▸ **Source document**:
Mihai Ionescu, Senior Strategy Consultant, Owner Balanced Scorecard Romania, Author.

If our company would have unlimited resources available, we could build any new Transient Competitive Advantage we would see fit, as often as we want, going after the best possible opportunities in the market and effectively defending against any threats encountered. So we could afford to design a Strategy as bold as we could imagine and implement it as fast as desired.


But that's not the case, in any organization, anywhere in the world. Therefore we have to consider our constraints and limitations, which include, not for the least, our organization's capability to change and maybe to abandon, at least partially, the way we have worked until now and even challenge the anecdotal 'how things are done around here'.


Does this mean that we cannot formulate any Strategy we like? Well, we could, but if its implementation would either make us cripple our current Transient Competitive Advantage or require resources beyond our reach, or if we would have to confront challenges that we cannot overcome within the intended Strategic Horizon, it would be just a declared Strategy, not one that can be effectively brought to life. It would be an unfeasible Strategy.


But how do we know? How do we evaluate the feasibility of our Strategy, during the formulation process, before we commit to several annual Strategic Plans (or at least to next year's one) and to executing them?

▸ **Data excerpts**:
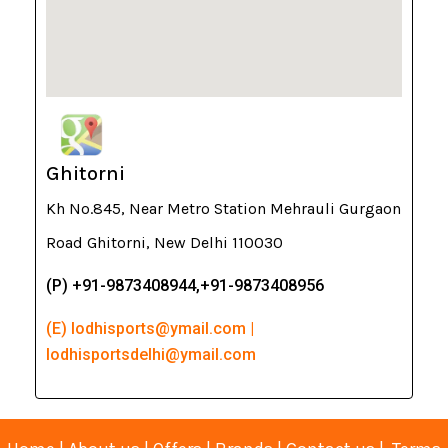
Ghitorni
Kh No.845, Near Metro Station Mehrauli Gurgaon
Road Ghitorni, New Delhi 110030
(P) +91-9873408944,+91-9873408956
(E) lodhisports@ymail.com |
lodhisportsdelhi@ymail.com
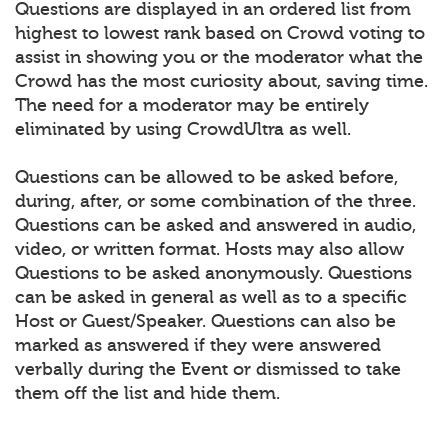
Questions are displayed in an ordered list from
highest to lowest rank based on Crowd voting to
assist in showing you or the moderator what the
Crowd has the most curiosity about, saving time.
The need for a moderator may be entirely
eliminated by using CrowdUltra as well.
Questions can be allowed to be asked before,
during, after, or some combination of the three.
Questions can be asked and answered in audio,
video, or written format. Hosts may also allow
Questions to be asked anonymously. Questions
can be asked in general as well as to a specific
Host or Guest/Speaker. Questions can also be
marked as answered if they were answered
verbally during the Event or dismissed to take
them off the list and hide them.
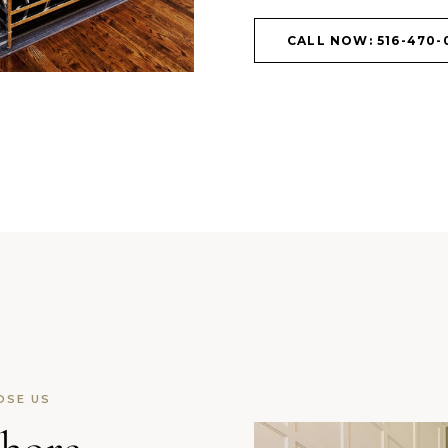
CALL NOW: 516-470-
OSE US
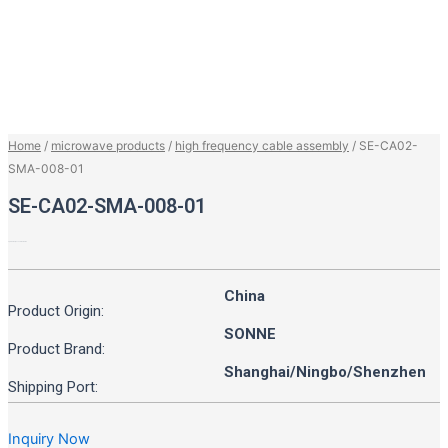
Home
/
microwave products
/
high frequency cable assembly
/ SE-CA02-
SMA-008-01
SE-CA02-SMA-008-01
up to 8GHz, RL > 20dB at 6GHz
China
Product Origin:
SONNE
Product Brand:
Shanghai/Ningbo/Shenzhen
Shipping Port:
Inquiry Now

* * *

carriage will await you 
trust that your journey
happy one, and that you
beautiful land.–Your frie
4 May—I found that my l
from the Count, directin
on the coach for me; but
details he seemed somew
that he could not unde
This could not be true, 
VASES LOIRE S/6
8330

▸ **Parts of the exercise**:
[1] Reproduce the part of the strategy passage that opens with the words containing "Does this mean" and closes with "an unfeasible Strategy.".
[2] According to the strategy passage, what would a company need in order to build any new Transient Competitive Advantage as often as it wants?

▸ **Numbered responses**:
[1]
Does this mean that we cannot formulate any Strategy we like? Well, we could, but if its implementation would either make us cripple our current Transient Competitive Advantage or require resources beyond our reach, or if we would have to confront challenges that we cannot overcome within the intended Strategic Horizon, it would be just a declared Strategy, not one that can be effectively brought to life. It would be an unfeasible Strategy.

[2] Unlimited resources.